There is a mutation on the X chromosome but exactly what this gene does, or how its mutation leads to Rett syndrome, is not clear.
When boys develop the Rett syndrome mutation, they rarely live past birth. Males have only one X chromosome, so the effects of the disease are much more serious and always fatal.
Stages of Rett syndrome
Stage I: Early onset: Signs and symptoms are subtle and easily overlooked during the first stage, which starts between 6 and 18 months of age and can last for a few months or a year.
Stage II: Rapid Destruction: Starting between 1 and 4 years of age, children lose the ability to perform skills they previously had. This loss can be rapid or more gradual, occurring over weeks or months.
Stage III: Plateau: The third stage usually begins between the ages of 2 and 10 years and can last for many years.
Stage IV: Late motor deterioration: This stage usually begins after the age of 10 and can last for years or decades. It is marked by reduced mobility, muscle weakness, joint contractures and scoliosis.
Most babies with Rett syndrome seem to grow normally for the first 6 months before any signs of the disorder are obvious. The most common changes usually show up when babies are between 12 and 18 months, they can be sudden or progress slowly.

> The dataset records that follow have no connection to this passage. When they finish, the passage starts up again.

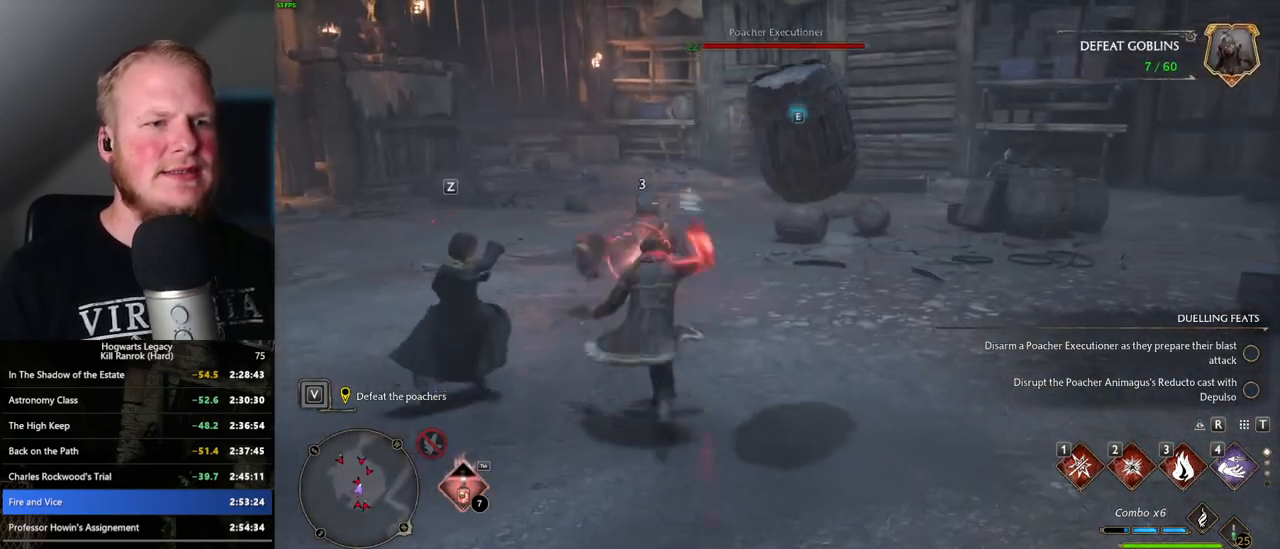
{"keys": ["w"], "mouse": [], "events": [[316, "z", "down"], [416, "z", "up"]]}
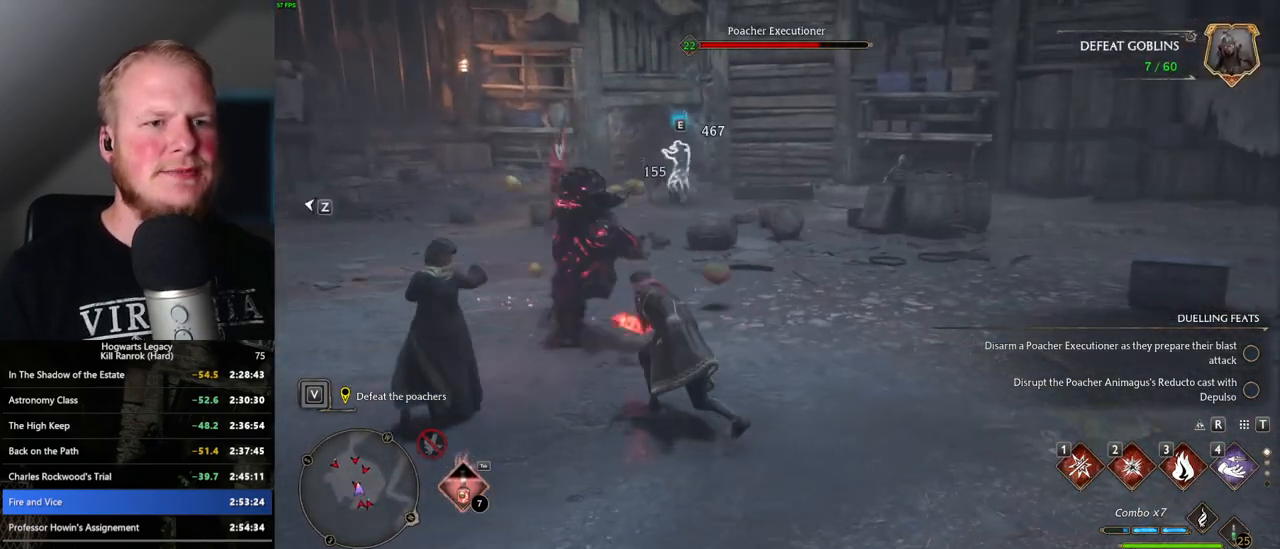
{"keys": ["w"], "mouse": [], "events": []}
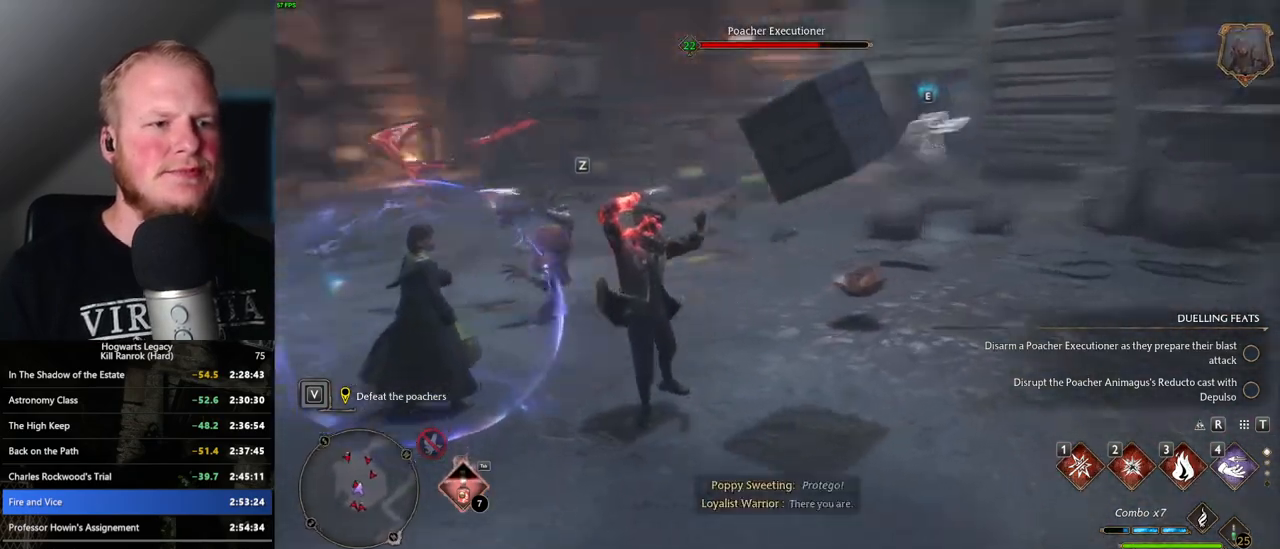
{"keys": ["w"], "mouse": [], "events": []}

Slowed growth: The brain doesn’t grow properly, and the head is usually small.
Problems with hand movements: Lose the use of their hands. They tend to wring or rub their hands together.
No language skills: Between ages 1 to 4, social and language skills start to decline. Children stop talking and can have extreme anxiety.
Problems with muscles and coordination: This can make walking awkwardly.
The trouble with breathing: May have uncoordinated breathing and seizures, including very fast breathing, forceful exhaling of air or saliva, and swallowing air.
It is based on a girl’s pattern of symptoms and behaviour. Doctors will rule out other conditions, including autism spectrum disorder, cerebral palsy, metabolic disorders. And prenatal brain disorders.
Genetic testing can help confirm the diagnosis in 80% of girls with suspected Rett syndrome.
There is no cure for Rett syndrome, there are treatments that can improve symptoms. Children should continue these treatments for their entire life.
The best options available to treat Rett syndrome include:
- Standard medical care and medication
- Physical therapy
- Speech therapy
- Occupational therapy
- Good nutrition
- Behavioural therapy
- Supportive services
Experts believe that therapy can help girls with Rett syndrome and their parents.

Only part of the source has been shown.